I have been trying to use mlr3 to do some hyperparameter tuning for xgboost. I want to compare three different models:
- xgboost tuned over just the alpha hyperparameter
- xgboost tuned over alpha and lambda hyperparameters
- xgboost tuned over alpha, lambda, and maxdepth hyperparameters.
After reading the mlr3 book, I thought that using AutoTuner for the nested resampling and benchmarking would be the best way to go about doing this. Here is what I have tried:
task_mpcr <- TaskRegr$new(id = "mpcr", backend = data.numeric, target = "n_reads")

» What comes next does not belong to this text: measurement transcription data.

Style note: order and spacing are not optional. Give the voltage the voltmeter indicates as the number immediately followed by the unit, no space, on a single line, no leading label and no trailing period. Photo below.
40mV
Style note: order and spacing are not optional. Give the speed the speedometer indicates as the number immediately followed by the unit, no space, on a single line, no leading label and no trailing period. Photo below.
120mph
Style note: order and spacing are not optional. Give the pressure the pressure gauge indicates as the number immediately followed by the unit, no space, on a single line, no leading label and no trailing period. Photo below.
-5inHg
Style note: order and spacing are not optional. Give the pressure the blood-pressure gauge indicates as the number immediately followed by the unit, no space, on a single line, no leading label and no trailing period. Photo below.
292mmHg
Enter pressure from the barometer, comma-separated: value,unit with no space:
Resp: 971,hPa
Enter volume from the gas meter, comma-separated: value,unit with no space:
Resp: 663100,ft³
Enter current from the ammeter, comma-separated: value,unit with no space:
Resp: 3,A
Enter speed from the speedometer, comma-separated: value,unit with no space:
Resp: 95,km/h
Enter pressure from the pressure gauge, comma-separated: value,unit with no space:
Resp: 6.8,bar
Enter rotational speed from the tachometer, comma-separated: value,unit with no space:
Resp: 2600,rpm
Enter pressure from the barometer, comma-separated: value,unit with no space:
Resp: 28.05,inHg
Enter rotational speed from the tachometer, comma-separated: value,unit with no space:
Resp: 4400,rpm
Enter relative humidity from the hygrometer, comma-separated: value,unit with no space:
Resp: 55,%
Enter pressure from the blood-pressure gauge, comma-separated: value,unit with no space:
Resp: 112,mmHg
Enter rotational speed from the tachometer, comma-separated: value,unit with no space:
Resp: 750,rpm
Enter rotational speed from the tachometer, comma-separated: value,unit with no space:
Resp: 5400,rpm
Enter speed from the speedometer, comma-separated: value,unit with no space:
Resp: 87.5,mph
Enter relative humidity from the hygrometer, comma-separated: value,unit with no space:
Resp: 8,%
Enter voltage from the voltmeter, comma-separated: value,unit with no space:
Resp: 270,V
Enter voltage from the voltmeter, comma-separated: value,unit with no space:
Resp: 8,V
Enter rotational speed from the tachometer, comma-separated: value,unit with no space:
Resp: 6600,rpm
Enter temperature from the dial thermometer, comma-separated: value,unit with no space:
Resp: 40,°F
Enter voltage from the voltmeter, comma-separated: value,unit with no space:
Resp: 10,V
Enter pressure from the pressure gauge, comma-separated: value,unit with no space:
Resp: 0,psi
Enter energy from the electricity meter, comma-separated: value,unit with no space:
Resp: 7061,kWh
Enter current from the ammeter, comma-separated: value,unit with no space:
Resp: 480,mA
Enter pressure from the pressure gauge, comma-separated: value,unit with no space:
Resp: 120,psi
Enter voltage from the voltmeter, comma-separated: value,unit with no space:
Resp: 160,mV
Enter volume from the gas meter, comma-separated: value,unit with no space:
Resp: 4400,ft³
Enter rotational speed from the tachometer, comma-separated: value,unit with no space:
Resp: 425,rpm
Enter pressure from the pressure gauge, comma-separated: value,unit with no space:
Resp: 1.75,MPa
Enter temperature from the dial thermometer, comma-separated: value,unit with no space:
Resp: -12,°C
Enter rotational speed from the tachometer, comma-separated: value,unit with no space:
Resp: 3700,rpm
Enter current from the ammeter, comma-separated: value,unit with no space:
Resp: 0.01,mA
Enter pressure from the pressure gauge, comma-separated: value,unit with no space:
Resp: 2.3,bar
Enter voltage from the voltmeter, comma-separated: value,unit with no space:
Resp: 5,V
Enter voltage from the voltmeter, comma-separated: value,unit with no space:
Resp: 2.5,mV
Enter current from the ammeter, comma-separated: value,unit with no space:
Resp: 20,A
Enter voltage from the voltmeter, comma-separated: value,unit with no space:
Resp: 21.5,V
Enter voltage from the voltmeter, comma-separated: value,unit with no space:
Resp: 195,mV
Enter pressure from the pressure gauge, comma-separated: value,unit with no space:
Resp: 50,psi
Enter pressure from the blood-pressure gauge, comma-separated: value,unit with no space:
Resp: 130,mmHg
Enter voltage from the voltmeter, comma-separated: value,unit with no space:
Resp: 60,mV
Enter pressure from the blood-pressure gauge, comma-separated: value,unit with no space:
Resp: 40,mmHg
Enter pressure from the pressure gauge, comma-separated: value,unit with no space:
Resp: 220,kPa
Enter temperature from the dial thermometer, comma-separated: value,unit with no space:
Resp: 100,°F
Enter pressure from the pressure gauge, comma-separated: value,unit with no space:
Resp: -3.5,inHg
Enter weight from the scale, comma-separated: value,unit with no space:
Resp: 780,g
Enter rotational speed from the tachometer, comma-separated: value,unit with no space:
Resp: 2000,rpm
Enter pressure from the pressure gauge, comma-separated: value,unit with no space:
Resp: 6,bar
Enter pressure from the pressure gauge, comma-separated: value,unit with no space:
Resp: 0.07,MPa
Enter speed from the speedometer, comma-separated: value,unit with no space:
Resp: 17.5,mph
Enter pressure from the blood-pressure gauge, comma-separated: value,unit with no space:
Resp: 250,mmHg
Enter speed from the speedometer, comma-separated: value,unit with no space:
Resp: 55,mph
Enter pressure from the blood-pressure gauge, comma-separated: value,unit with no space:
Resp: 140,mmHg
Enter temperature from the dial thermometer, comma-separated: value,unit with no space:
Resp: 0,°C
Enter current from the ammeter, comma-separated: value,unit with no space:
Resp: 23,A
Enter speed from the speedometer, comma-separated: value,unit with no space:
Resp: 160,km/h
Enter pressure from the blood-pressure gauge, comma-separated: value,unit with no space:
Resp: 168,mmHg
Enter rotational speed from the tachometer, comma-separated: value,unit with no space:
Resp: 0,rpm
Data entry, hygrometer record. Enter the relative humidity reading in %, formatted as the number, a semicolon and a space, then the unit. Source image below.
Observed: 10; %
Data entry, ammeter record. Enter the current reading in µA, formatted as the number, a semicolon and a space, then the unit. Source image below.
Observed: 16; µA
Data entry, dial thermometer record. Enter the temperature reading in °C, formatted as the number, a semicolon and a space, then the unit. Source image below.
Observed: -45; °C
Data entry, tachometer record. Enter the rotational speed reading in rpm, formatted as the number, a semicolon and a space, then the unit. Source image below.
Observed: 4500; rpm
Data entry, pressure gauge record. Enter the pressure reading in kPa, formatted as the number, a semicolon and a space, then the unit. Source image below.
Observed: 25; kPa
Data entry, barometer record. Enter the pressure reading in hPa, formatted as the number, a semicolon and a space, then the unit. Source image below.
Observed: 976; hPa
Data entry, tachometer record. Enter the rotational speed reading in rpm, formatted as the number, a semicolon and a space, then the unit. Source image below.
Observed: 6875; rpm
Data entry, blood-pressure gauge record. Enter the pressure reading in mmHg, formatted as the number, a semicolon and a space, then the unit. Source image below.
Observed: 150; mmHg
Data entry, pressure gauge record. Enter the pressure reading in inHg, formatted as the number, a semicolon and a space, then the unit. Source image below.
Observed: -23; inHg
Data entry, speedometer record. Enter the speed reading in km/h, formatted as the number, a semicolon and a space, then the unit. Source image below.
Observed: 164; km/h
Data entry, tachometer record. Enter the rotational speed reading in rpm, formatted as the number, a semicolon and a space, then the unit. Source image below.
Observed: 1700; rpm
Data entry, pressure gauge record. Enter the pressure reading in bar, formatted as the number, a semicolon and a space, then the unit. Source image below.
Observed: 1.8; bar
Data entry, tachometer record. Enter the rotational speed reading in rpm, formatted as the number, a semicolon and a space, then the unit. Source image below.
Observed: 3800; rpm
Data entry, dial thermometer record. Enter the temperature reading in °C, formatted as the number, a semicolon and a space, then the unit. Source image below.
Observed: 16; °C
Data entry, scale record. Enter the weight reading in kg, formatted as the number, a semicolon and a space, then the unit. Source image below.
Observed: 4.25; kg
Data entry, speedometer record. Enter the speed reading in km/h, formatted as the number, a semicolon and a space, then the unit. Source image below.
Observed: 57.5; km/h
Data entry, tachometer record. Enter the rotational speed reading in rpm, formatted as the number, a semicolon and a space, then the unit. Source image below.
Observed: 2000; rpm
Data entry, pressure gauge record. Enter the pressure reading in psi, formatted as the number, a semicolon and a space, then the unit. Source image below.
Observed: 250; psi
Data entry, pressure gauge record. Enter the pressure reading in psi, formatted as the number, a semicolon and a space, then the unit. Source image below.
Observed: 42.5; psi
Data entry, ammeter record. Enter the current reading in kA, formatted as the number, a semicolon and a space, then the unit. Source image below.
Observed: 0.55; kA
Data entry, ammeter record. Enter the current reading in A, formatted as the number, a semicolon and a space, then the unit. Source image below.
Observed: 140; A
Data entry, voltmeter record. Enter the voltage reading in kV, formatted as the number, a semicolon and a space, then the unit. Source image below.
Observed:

measure <- msr("poisson_loss")
xgb_learn <- lrn("regr.xgboost")
set.seed(103)
fivefold.cv = rsmp("cv", folds = 5)
param.list <- list( alpha = p_dbl(lower = 0.001, upper = 100, logscale = TRUE),
lambda = p_dbl(lower = 0.001, upper = 100, logscale = TRUE),
max_depth = p_int(lower = 2, upper = 10)
)
model.list <- list()
for(model.i in 1:length(param.list)){
param.list.subset <- param.list[1:model.i]
search_space <- do.call(ps, param.list.subset)
model.list[[model.i]] <- AutoTuner$new(
learner = xgb_learn,
resampling = fivefold.cv,
measure = measure,
search_space = search_space,
terminator = trm("none"),
tuner = tnr("grid_search", resolution = 10),
store_tuning_instance = TRUE
)
}
grid <- benchmark_grid(
task = task_mpcr,
learner = model.list,
resampling = rsmp("cv", folds =3)
)
bmr <- benchmark(grid, store_models = TRUE)
Note that I added Poisson loss as a measure for the count data I am working with. For some reason after running the benchmark function, the Poisson loss of all my models is nearly identical per fold, making me think that no tuning was done.
I also cannot find a way to access the hyperparameters used to get the lowest loss per train/test iteration. Am I misusing the benchmark function entirely? Also, this is my first question on SO, so any formatting advice would be appreciated!